## WORK TO BE COMPLETED
Copy out the items word for word, from the line containing "What is the" through the end of the items.

(Beginning of PROVIDED MATERIAL)

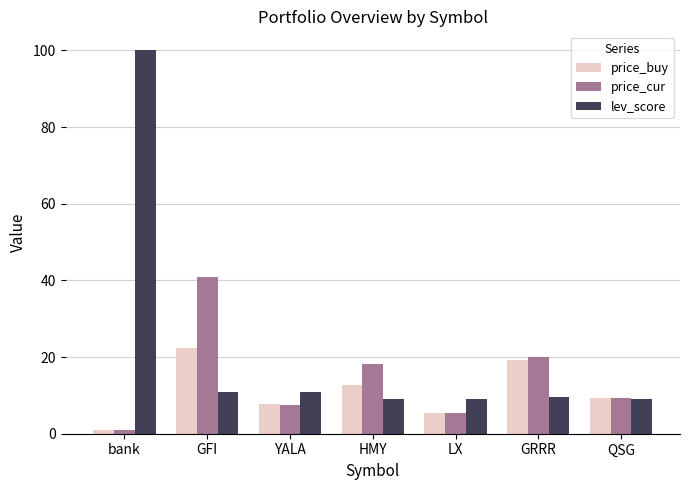

How many bars are there in total?

21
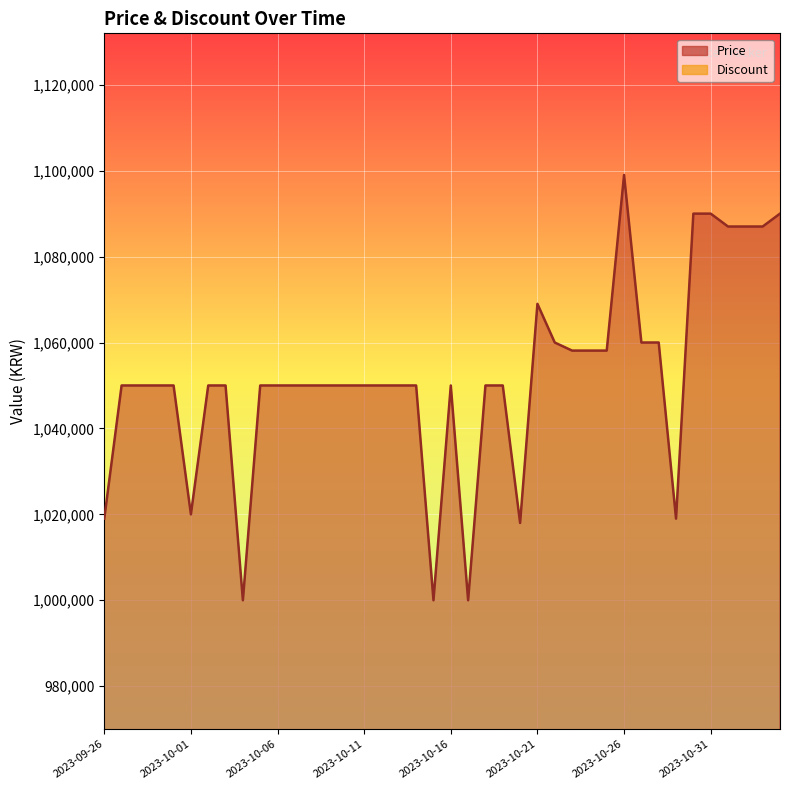

Reading left to right, what are all the values shown in this chart?

1019000	1050000	1050000	1050000	1050000	1020000	1050000	1050000	1000000	1050000	1050000	1050000	1050000	1050000	1050000	1050000	1050000	1050000	1050000	1000000	1050000	1000000	1050000	1050000	1018000	1069000	1060000	1058120	1058120	1058120	1099000	1060000	1060000	1019000	1090000	1090000	1087000	1087000	1087000	1090000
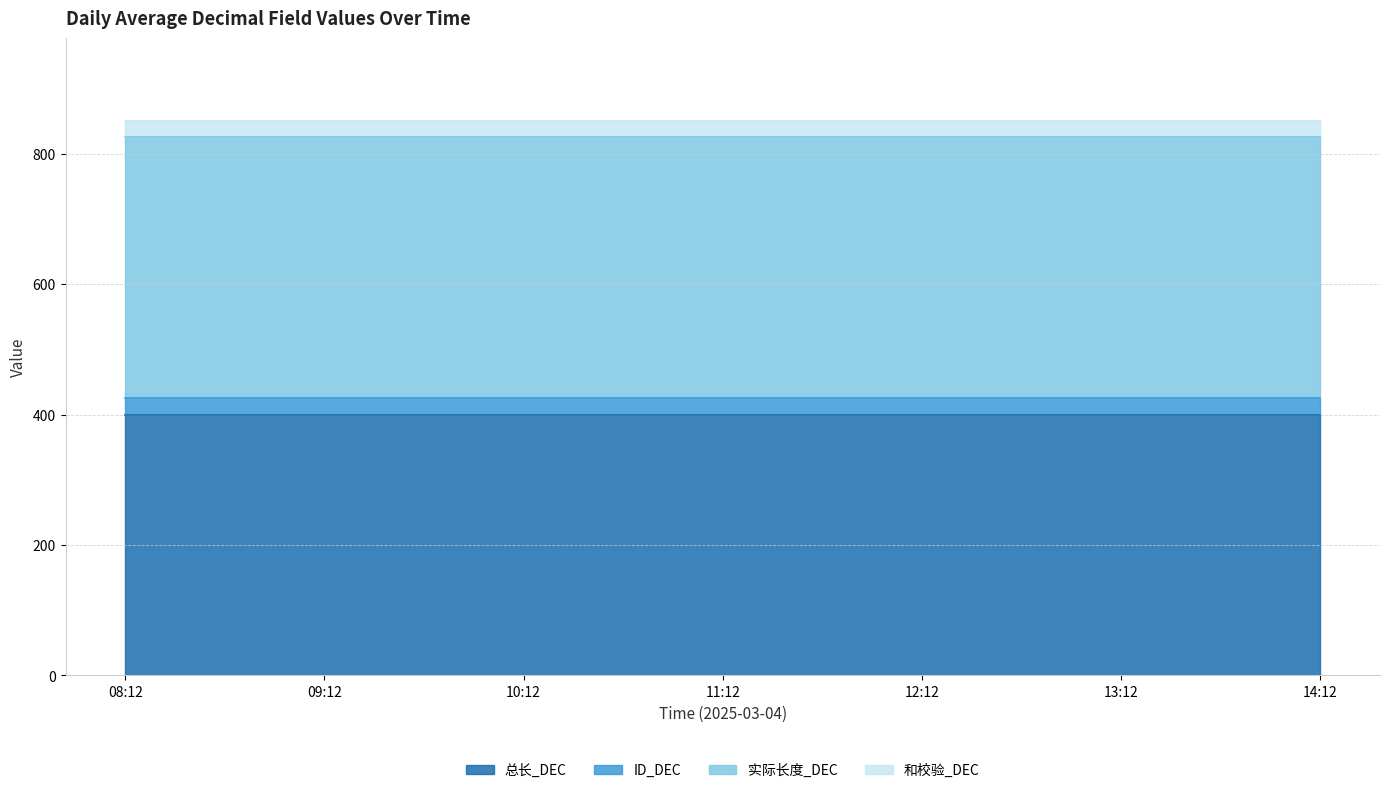

Between 14:12 and 12:12, which is larger?

14:12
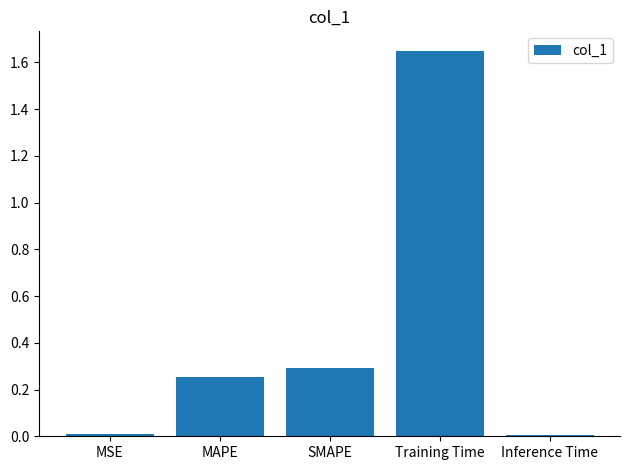

What position from the left is Inference Time?

5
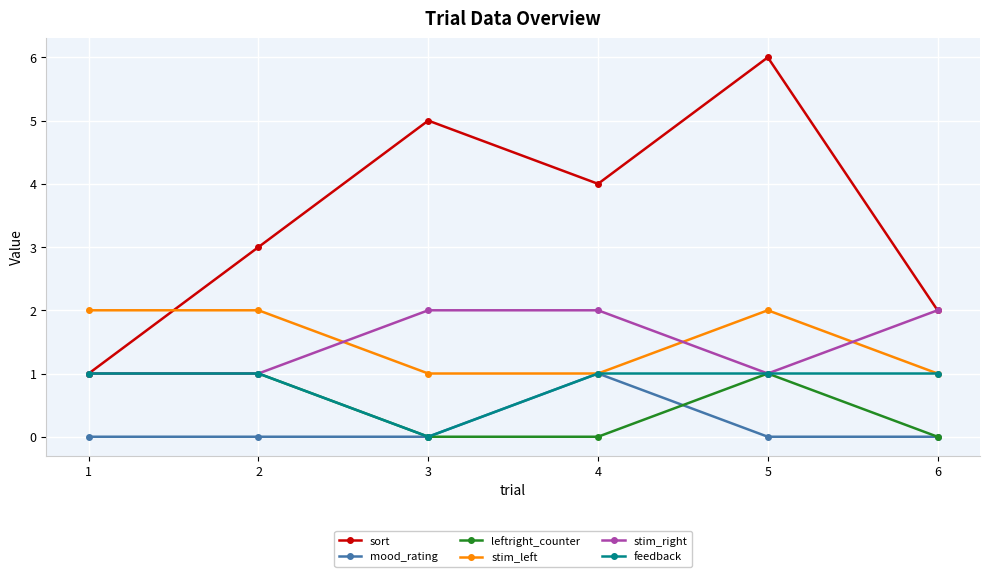

Which series changed the most between 3 and 6?

sort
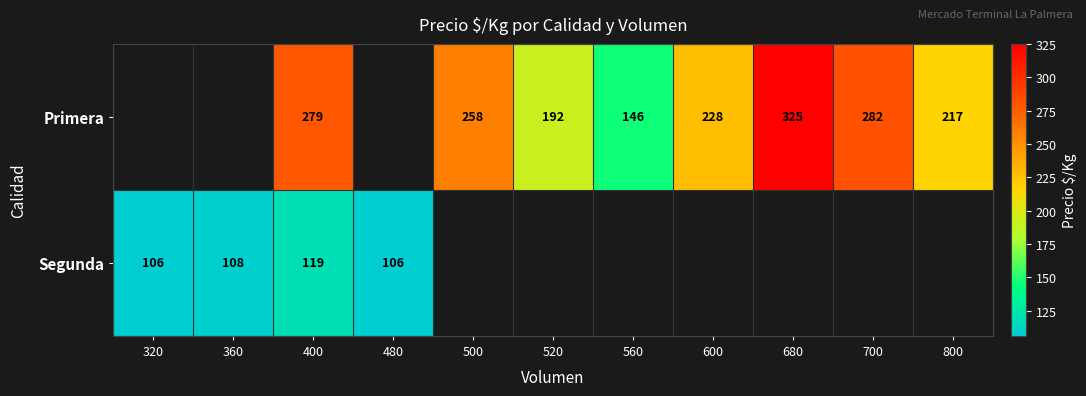

Is the value of Primera at 680 greater than the value of Segunda at 400?

Yes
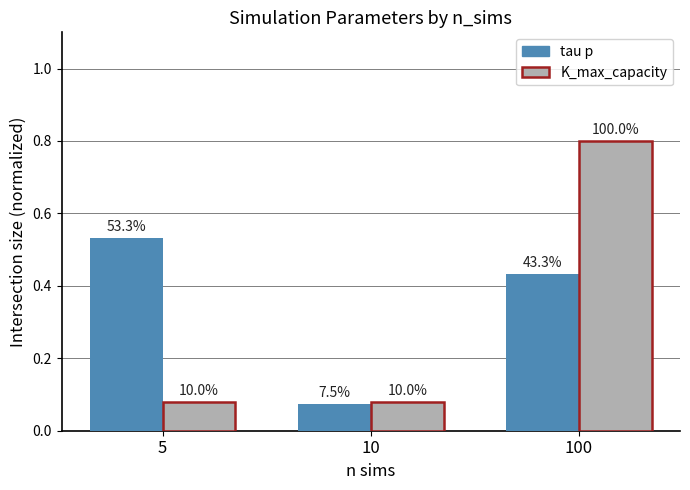

Is the value of tau p at 5 greater than the value of K_max_capacity at 10?

Yes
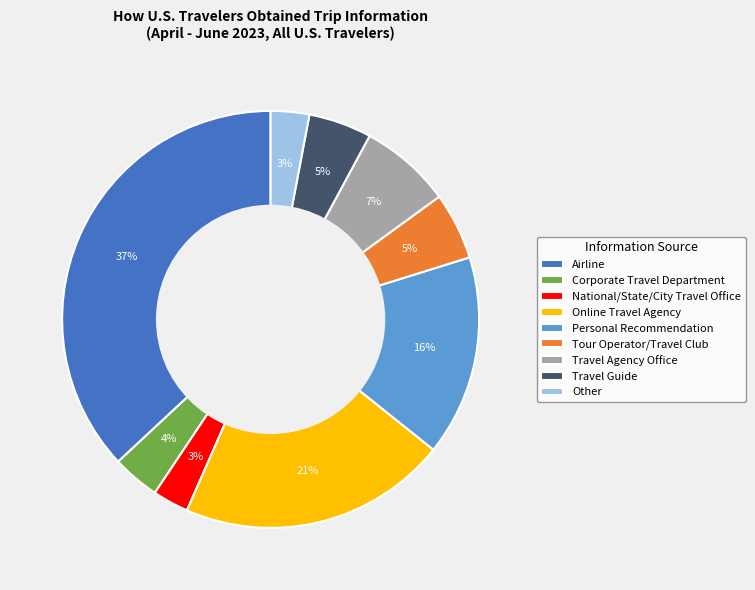

Is the sum of Online Travel Agency and Airline greater than half?

Yes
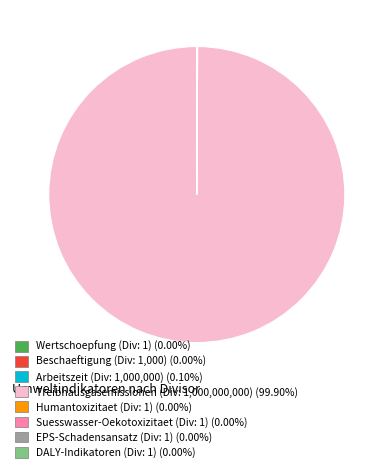

Is Treibhausgasemissionen (Div: 1,000,000,000) (99.90%) the majority of the pie?

Yes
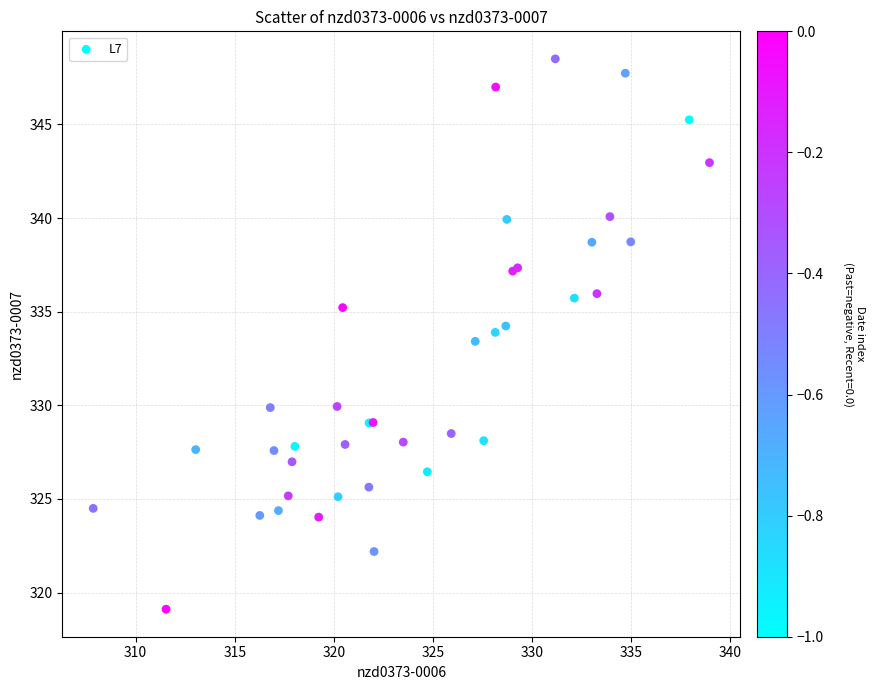

What Y value in the scatter plot is closest to 333?

333.4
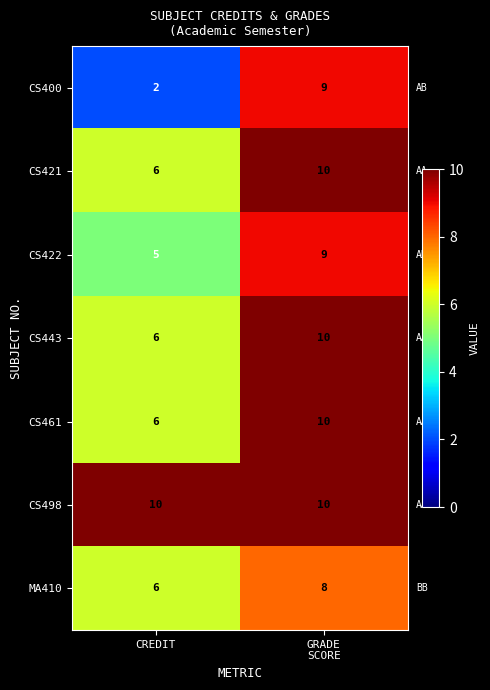

At which label does CS422 reach its minimum?

CREDIT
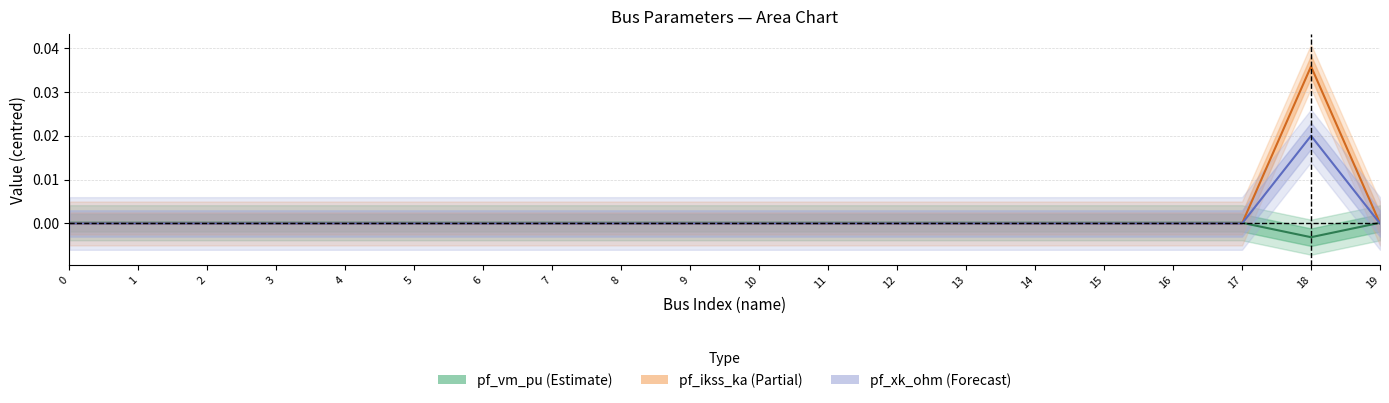

True or false: pf_ikss_ka and pf_xk_ohm cross at least once.

False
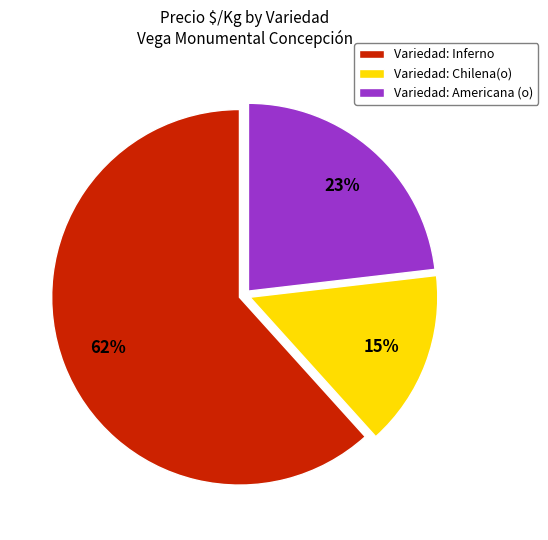

True or false: Variedad: Americana (o) accounts for 23% of the total.

True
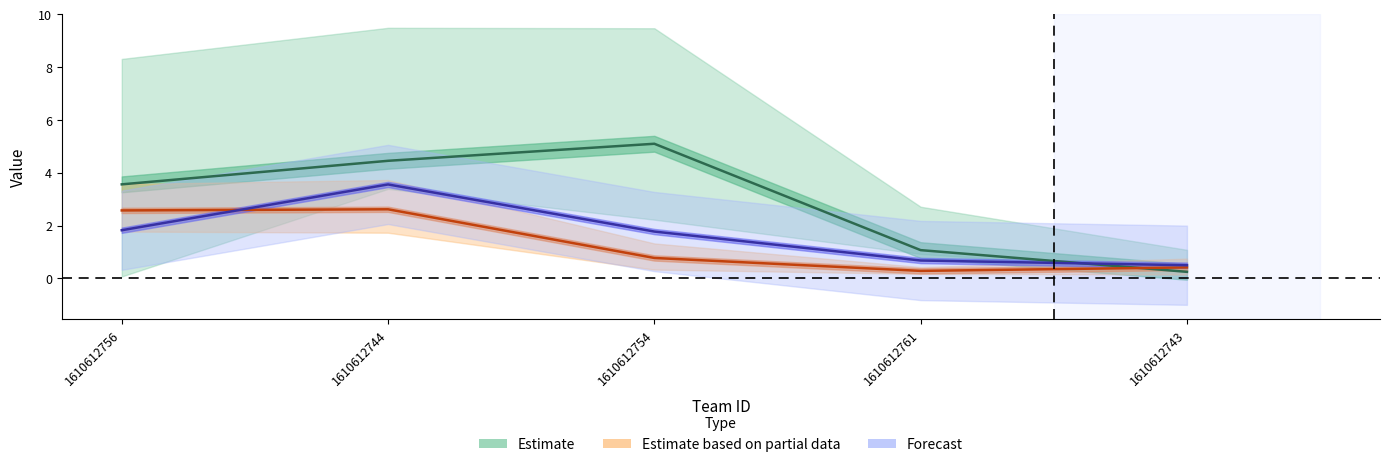

What is the sum of all Estimate based on partial data values?

6.7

(End of PROVIDED MATERIAL)

## TASK RESPONSE
What is the sum of all Estimate based on partial data values?

6.7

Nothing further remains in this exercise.